Hey girls.. So tested again a minute ago with a cheap sainsbury one and very faint positive! What do I do now.. Wait and re test again to see if it gets stronger (if it is going to) or call clinic and ask them? Xxx 

Dora and ask I hope your af comes soon!!!!!! 
Sarah my boobs really hurt n are so veiny! Lol xxx


----------



## Sarahlo

Hey Lisa. hmmm strange you got a pregnant 1-2 weeks yesterday but only a fain't line today. clear blue is much less sensitive than most. if I was you I would wait and test on OTD or ask the clinic for bloods to be done. fingers crossed for you. My boobs only started hurting last night and not before but everyone is different.


----------



## lisalou1234

So annoying this bloody wait.. I guess it was on a lunch time wee and only had one a couple of hours before?
My boobs are normally really small so think they are hurting as being forced to grow!! I'm quite enjoying it!

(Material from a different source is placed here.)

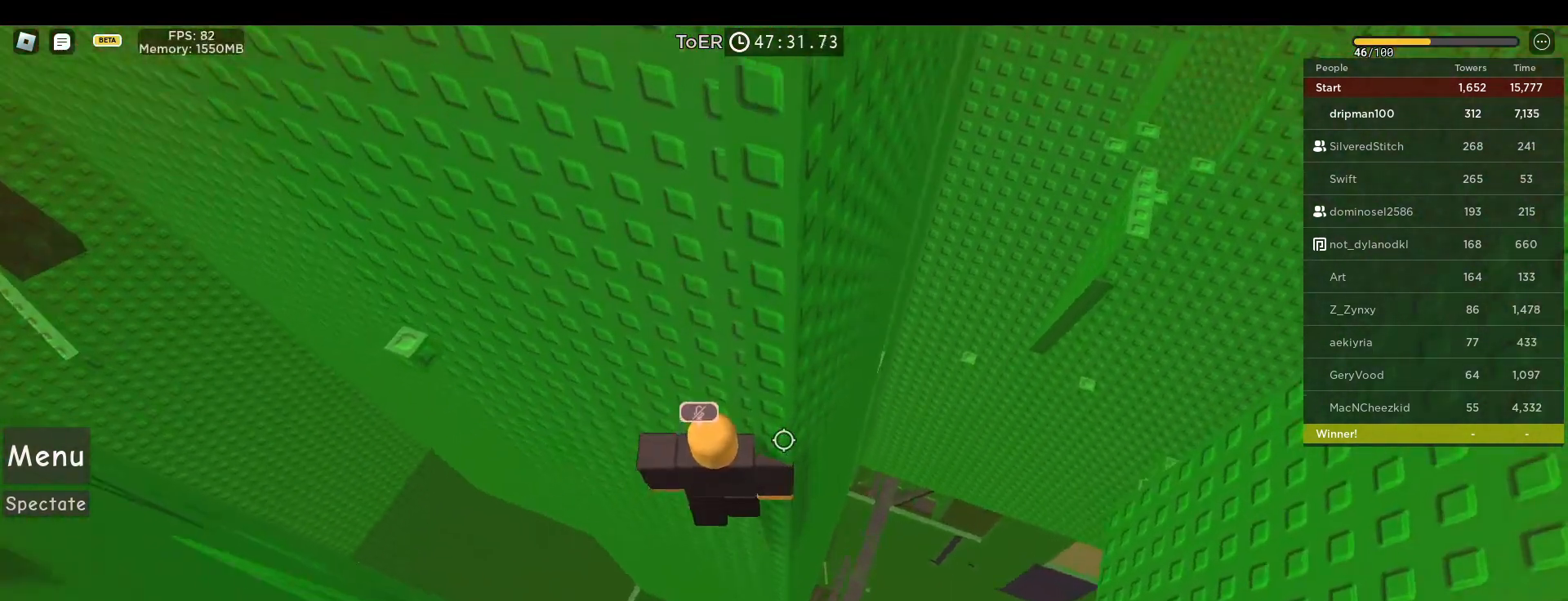
{"keys": ["a", "w"], "mouse": ["right"], "events": [[183, "w", "down"], [200, "d", "down"], [283, "d", "up"], [450, "a", "down"]]}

Lol xx


----------



## Sarahlo

Not sure but can you call the clinic and ask for blood test since you got a positive in clear blue? x


----------



## Dora26

Ask I feel a bit the same have had cramps for ages now and just nothing. I also have a massive headache today so surely she must be round the corner? Hope your arrives before Wednesday  .

Lisa I would call the clinic and let them know what is happening. When is your OTD? 

x


----------



## lisalou1234

It's not until Thursday so I'm just guessing they will day do a test then and call us! Easier said than done!eh!!! Xx


----------



## Sarahlo

yeah this is one of the problems in testing early getting mixed results. this is why they tell us not to test early but we still do lol x


----------



## Sallyt31

Having the worst AF ever!!  TMI... It's a none stop river flowing!  Sorry.
I have industrial size pads to cope! 😂
I swear I have lost pints and pints of blood 😳
In myself I'm feeling a bit more positive. I've contacted 2 clinics in Spain who have sent amazing amount of info to me to digest.  I do feel that's how my path will end up but I'm ok with that just not the amount I need for it but by god if I have a baby at the end of it I don't care at all. 
I am now praying Ask and Dora u get your AFs so we can get this journey back on for you guys! 
Lisa just ring and ask clinic and if say wait until Thursday u will just have to hon only 3 sleeps x


----------



## Dora26

Oh Sally, how awful for you! I feel like mine will be pretty bad too, the nurse said to me when we abandoned it's likely to be bad because of how many follicles I had so I am dreading when she does actually arrive!! I hope that yours will be a short one for you if you are bleeding so much! Mine tend to go that way! 
Glad you are feeling a bit more positive about it all though, it's good to do your research just in case and have a back up plan. 
Although I have waited so long for this AF to come I still feel in two minds about treatment this month, I just feel like it's been so hopeless so far with not even being able to get to trigger stage that I am not sure how I will feel if I don't make it again, but then I guess we have to keep trying and at least it doesn't count as a proper go. Need to have a word with myself and try to think positively and stop being a negative nancy!!

Lisa I would definitely phone the clinic and let them know, even if the line is faint...

x


----------



## lisalou1234

Thanks Sally And Dora this is a bloody nightmare!!! 
I've decided Im doing to get a early response in the shopping tonight and the do it first thing in the morning! If it's positive I'll call the clinic if it's negative I'll spend the next two days being disappointed! Lol!!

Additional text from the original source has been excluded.